MollieMaeve · 07/02/2021 20:39

If he’s saying that as a reflex to a toddler I’d be concerned what he’d be like when angry with an older child.

bloodywhitecat · 07/02/2021 20:40

@gettingfedupagain

Saying "fuck" as a reaction to being hurt is very different to calling your child a bastard for doing something wrong!!
This. I don't think it is ever acceptable to call a child a bastard or any such insult.
BarryTheKestrel · 07/02/2021 20:41

My DS is going through a hitting/throwing phase and I have been hit multiple times in the past week or so.

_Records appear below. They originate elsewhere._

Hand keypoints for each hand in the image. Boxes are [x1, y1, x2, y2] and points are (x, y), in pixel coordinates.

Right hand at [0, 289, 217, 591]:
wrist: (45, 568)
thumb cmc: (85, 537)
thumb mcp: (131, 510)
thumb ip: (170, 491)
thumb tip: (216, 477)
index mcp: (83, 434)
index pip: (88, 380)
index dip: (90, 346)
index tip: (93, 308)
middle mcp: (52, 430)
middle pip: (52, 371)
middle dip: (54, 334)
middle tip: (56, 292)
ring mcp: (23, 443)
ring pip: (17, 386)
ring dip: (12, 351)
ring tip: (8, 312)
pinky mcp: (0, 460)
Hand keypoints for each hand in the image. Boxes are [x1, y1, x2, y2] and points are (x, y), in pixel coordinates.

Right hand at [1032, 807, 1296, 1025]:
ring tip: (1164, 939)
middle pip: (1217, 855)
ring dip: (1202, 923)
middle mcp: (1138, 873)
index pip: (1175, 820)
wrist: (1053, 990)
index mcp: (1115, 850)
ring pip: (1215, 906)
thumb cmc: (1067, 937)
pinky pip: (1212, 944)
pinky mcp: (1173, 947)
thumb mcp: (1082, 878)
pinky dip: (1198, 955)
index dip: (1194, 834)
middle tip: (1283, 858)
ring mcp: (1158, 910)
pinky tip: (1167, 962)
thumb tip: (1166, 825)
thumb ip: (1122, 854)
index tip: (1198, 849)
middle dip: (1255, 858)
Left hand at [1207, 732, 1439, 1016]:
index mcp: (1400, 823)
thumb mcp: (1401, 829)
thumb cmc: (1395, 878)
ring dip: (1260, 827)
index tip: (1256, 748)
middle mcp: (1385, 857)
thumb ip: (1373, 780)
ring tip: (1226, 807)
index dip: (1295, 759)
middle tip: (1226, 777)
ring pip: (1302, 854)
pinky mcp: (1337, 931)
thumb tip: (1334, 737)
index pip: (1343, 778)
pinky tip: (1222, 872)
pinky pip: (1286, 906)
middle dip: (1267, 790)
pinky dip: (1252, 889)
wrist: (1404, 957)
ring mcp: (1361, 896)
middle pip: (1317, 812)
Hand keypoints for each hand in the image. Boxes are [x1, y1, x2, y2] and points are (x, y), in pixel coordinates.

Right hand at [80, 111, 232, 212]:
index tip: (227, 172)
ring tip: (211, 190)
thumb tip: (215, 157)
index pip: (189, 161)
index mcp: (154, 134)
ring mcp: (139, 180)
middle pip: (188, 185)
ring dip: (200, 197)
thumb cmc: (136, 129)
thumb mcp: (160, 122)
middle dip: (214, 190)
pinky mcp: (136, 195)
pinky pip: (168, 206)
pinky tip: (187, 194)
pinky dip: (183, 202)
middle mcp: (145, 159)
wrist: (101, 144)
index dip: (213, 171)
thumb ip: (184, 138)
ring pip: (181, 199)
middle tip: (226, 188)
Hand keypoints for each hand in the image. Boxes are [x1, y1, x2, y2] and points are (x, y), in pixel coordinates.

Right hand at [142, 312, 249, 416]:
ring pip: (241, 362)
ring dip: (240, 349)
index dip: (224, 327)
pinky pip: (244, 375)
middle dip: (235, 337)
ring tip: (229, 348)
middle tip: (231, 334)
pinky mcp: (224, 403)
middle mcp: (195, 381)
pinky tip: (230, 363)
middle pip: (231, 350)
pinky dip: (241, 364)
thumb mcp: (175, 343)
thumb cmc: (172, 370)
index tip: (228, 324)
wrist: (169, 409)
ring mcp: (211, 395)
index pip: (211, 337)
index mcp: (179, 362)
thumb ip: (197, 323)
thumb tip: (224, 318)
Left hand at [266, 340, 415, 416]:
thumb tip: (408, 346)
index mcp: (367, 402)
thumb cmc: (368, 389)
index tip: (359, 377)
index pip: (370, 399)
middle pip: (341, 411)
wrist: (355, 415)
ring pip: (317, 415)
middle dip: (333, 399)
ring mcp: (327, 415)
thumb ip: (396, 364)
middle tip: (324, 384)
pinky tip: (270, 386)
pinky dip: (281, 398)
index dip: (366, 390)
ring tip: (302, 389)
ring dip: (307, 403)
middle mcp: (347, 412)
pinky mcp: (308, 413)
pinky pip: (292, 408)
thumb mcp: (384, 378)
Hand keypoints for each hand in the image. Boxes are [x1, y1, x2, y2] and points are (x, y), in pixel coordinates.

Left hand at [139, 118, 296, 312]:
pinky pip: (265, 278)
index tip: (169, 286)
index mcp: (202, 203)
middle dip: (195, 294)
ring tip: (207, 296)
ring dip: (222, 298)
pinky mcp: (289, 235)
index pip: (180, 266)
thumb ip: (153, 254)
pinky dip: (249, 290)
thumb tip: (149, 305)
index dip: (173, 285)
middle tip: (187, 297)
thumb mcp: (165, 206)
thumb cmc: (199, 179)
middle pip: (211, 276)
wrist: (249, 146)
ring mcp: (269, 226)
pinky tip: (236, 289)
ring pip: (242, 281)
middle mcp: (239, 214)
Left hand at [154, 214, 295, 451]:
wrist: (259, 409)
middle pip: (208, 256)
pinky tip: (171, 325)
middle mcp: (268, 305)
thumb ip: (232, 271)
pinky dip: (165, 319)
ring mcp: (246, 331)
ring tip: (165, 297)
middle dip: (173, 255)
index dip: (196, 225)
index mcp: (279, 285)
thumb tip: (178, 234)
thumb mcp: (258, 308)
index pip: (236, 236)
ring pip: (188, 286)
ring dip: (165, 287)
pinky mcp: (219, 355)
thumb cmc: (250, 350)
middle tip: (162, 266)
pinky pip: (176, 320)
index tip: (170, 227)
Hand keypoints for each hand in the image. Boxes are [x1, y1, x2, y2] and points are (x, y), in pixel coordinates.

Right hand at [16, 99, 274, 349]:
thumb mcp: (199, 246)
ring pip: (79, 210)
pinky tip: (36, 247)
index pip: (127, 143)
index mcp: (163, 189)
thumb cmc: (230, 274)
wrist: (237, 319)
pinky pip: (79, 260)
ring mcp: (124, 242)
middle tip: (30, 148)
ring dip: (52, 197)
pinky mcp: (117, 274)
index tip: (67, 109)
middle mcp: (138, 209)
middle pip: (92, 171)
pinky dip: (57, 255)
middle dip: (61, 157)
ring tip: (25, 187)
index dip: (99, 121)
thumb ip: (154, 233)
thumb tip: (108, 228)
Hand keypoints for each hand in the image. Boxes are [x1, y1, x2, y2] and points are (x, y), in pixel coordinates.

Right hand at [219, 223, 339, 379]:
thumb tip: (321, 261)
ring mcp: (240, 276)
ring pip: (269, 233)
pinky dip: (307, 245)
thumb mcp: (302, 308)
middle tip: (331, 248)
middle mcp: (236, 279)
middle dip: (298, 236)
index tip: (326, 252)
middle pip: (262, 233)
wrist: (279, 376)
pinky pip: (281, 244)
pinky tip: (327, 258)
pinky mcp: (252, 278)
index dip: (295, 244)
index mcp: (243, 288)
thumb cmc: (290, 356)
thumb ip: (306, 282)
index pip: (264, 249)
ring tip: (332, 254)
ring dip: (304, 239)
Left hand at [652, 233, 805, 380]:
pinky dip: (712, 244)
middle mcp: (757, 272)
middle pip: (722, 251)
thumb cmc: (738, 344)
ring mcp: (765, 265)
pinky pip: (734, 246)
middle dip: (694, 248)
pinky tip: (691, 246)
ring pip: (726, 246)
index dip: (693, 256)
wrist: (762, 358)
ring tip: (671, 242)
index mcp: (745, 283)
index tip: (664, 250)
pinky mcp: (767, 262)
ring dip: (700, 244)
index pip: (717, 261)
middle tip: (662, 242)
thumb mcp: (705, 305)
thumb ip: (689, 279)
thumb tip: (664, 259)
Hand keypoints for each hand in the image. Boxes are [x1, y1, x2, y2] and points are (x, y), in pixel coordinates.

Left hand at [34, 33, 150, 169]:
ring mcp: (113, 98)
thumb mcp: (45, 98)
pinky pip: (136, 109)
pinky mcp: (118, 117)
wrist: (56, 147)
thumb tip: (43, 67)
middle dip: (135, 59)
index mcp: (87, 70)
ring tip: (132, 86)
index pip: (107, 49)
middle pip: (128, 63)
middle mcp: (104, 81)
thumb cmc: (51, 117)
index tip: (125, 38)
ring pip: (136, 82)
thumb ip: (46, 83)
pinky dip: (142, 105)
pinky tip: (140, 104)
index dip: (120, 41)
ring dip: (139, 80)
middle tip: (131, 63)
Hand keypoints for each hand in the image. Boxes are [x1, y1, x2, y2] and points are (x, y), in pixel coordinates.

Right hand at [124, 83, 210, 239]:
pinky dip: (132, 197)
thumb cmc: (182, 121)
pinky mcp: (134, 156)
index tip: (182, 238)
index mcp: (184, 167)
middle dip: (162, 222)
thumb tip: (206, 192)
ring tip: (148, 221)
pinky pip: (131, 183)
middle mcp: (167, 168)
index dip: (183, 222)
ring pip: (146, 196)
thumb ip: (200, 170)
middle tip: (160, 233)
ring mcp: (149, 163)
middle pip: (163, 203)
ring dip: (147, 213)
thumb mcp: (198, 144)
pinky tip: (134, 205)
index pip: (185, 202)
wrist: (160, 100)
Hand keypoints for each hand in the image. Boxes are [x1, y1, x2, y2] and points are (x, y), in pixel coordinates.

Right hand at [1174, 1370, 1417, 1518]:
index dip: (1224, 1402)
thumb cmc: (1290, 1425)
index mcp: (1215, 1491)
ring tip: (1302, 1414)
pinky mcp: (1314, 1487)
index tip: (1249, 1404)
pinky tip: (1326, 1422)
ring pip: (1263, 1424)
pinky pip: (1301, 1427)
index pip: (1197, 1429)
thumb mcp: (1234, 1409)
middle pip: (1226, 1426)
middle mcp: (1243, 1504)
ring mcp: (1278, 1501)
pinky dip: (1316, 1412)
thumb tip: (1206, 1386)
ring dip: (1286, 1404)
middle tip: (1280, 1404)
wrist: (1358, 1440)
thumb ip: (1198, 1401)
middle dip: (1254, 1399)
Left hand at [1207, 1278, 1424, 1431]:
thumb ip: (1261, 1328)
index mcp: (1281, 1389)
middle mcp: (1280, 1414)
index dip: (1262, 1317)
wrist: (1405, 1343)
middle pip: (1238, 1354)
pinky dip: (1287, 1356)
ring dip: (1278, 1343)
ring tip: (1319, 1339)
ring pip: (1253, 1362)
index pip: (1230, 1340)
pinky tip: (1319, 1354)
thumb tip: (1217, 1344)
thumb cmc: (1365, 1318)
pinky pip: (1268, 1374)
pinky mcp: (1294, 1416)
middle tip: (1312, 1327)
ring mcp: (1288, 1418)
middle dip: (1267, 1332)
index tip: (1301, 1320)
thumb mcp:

Having been given a nose bleed the other day from the impact I definitely 'argh fucker' in the moment. I wasn't necessarily calling him a fucker, it was the first thing out of my mouth as my nose started spurting blood. To anyone else, I just called my ds a fucker, to me, it was an immediate reaction in pain, shock and yes anger at being hit yet again and wasn't meant towards him.

In times of pain, especially unexpected pain, it is normal to lash out verbally and we don't always have the best control over what comes out in those situations.

He isn't just sat on the sofa calling him a bastard, he isn't lashing out for no reason, shouting and name calling. Yes its not acceptable but in the heat of the moment its almost definitely not meant in the way you are seeing it.

whoamongstus · 07/02/2021 20:42

I've said "Ooh, ya bastard" to my cats biting me before now so I could see me saying the same if I was hit by a small child, to be honest.

But tone makes a big difference, I'd say it in a 'this took me by surprise and it hurt' way, but not in a way that meant 'I dislike you' way.